Stefan Zweig ‘did’ see the heavy impact of the world wars before many did. He saw, and felt life’s deterioration during one of the most progressive periods of European history.
His exceptional- intimate - storytelling gave us comprehensive cognizance into how life was in Europe before WWI, between the wars, and the beginning of WWII.
“Before the war I knew the highest degree and form of individual freedom, and later its lowest level in hundreds of years; I have been celebrated and despised, free and unfree, rich and poor. All the livid
steeds of the Apocalypse have stormed through my life—revolution and famine, and terror, epidemics, and emigration”.
“I have seen the great mass ideologies grow and spread before my eyes—Fascism in Italy, National Socialism in Germany, Bolshevism in Russia, and above all else arch-plague nationalism which has poisoned the flower of European culture”.
“I saw the catastrophe coming, inevitability: on hundreds of mornings during those years, when everybody else reached for the newspapers confidently, I was gripped by an inner fear of the headline: ’Finis Austrice’. Oh, how had I deceived myself when I had pretended to myself that I had long since prided myself loose from her fate! From afar I suffered her long and feverish agony daily, infinitely more than my friends in the country itself, for they deceived themselves with patriotic demonstrations and reassured each other with ‘France and England cannot let us down. And above all, Mussolini Will never stand for it’. They believed in the League of Nations and in the peace treaties as sick people do in neatly labeled medicines. They lived on carefree and happy while I,seeing more plainly, worried my heart out”.
"To give witness to this tense, dramatic life of ours, filled with the unexpected, seems to me a duty; for, I repeat, everyone was a witness of this gigantic transformation, everyone was forced to be a witness".
The history- politics - war - ( pointless war) - anti-Semitism - ( pointless as well), fleeing one country to the next: Austria, Paris, the UK, US, Brazil ( the country that disappointed his expectations and where he and his wife committed suicide)....
is one heck of an unforgettable phenomenal book....
Stefan Zweig’s sentences had a life of their own, at the same time his writing felt so completely natural.

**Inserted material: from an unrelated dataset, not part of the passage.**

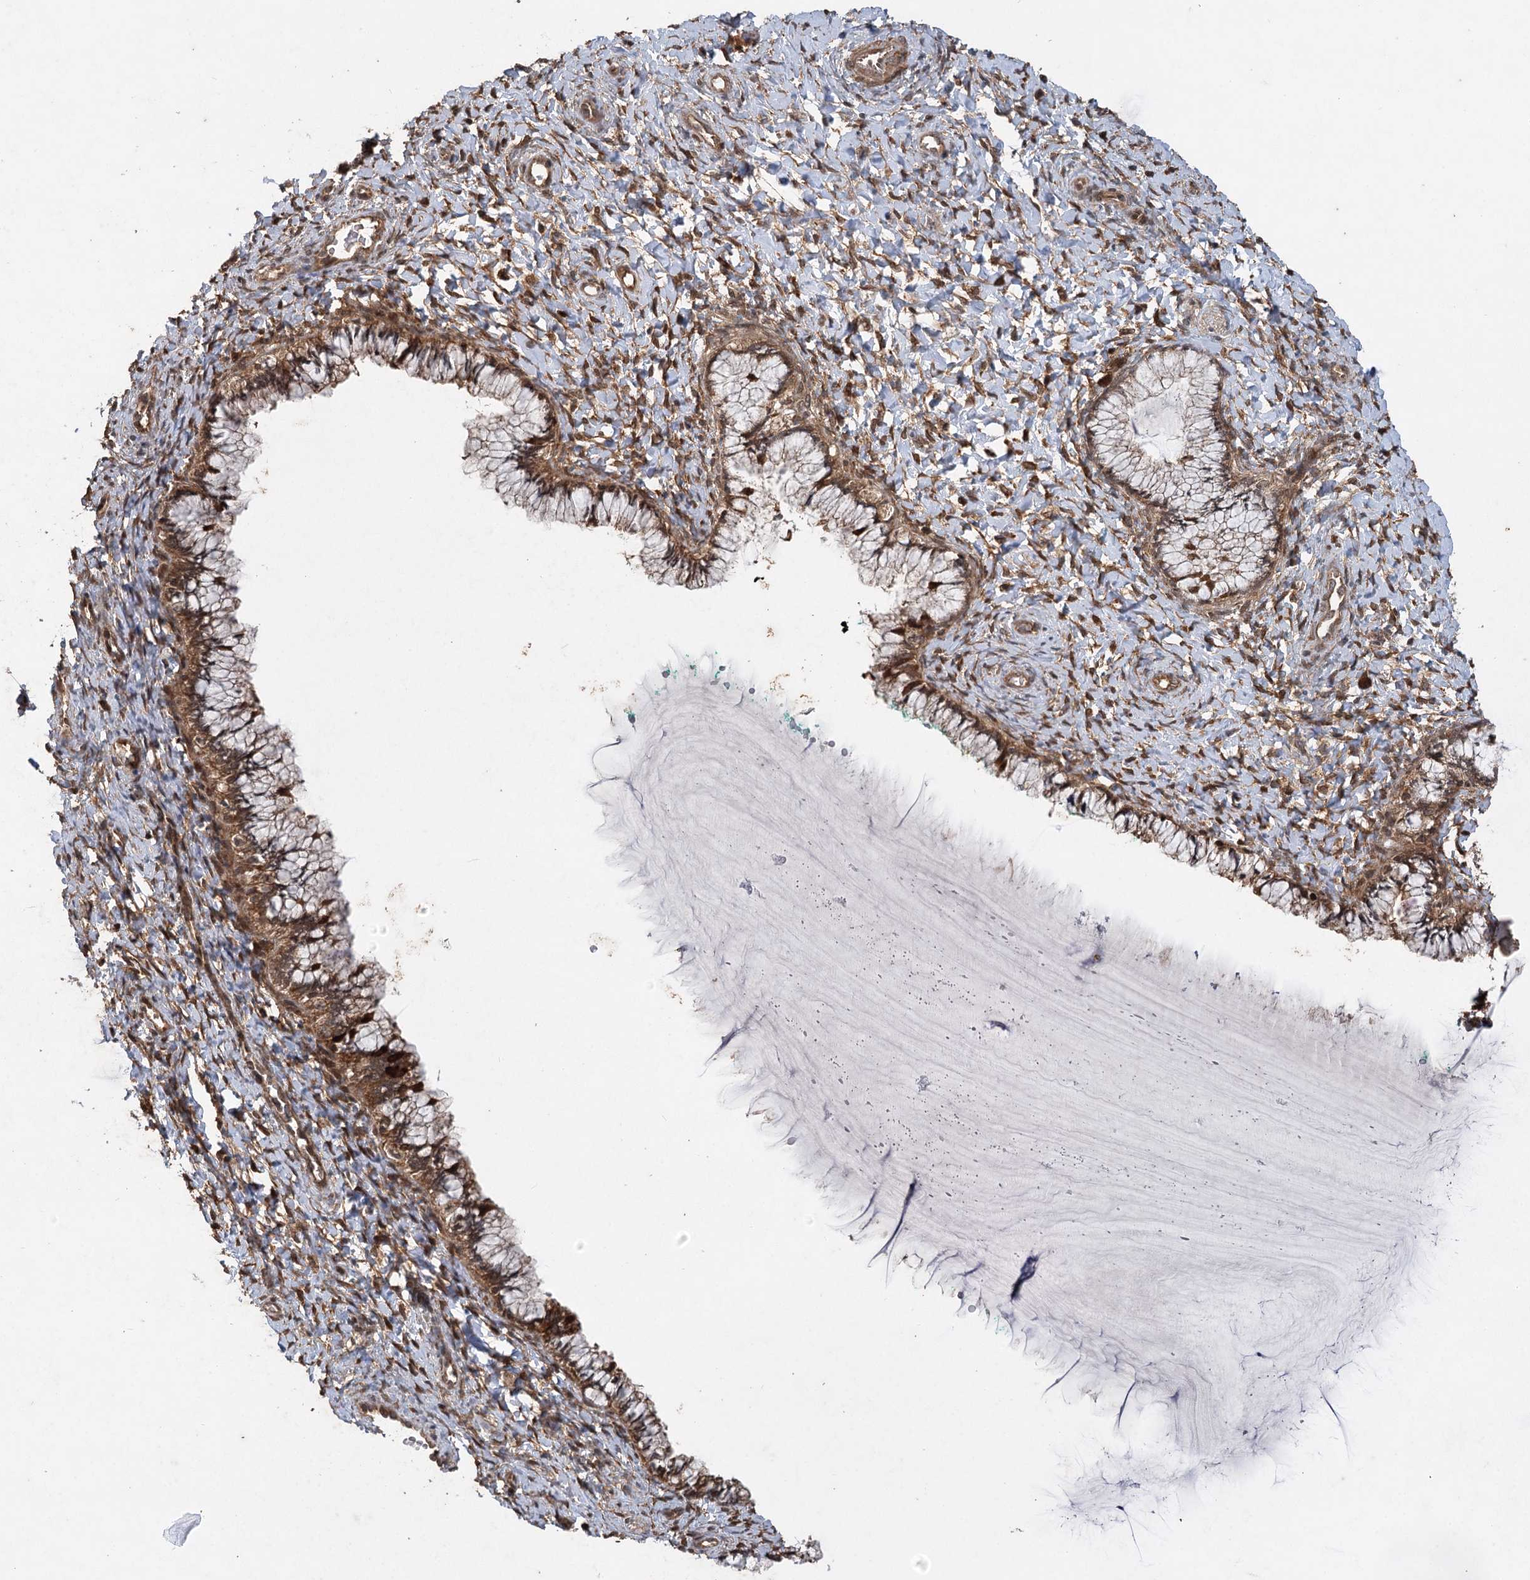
{"staining": {"intensity": "moderate", "quantity": ">75%", "location": "cytoplasmic/membranous"}, "tissue": "cervix", "cell_type": "Glandular cells", "image_type": "normal", "snomed": [{"axis": "morphology", "description": "Normal tissue, NOS"}, {"axis": "morphology", "description": "Adenocarcinoma, NOS"}, {"axis": "topography", "description": "Cervix"}], "caption": "Protein staining of normal cervix demonstrates moderate cytoplasmic/membranous staining in approximately >75% of glandular cells. The staining is performed using DAB (3,3'-diaminobenzidine) brown chromogen to label protein expression. The nuclei are counter-stained blue using hematoxylin.", "gene": "INSIG2", "patient": {"sex": "female", "age": 29}}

There was an ease about his writing
and his words pierced my heart.
His humanity and kind sweet soul was subtly beautiful.
Of course the ending is sad.....
That said... I still want to read more of his work.
I’ll end with this quote I read in the ‘New Republic’:
“The very success with which this book evokes both the beauty of the past and the fatality of its passing is what gives it tragic effectiveness.
It is not so much a memoir of a life as it is the memento of an age, and the author seems, in his own phrase, to be the narrator at an illustrated lecture. The illustrations are provided by time, but his choice is brilliant and the narration is evocative”.
5 stars....
....and wishing everyone a peaceful next few days - while we watch and witness history unfold in front of our eyes.
Prayers for healing of this country.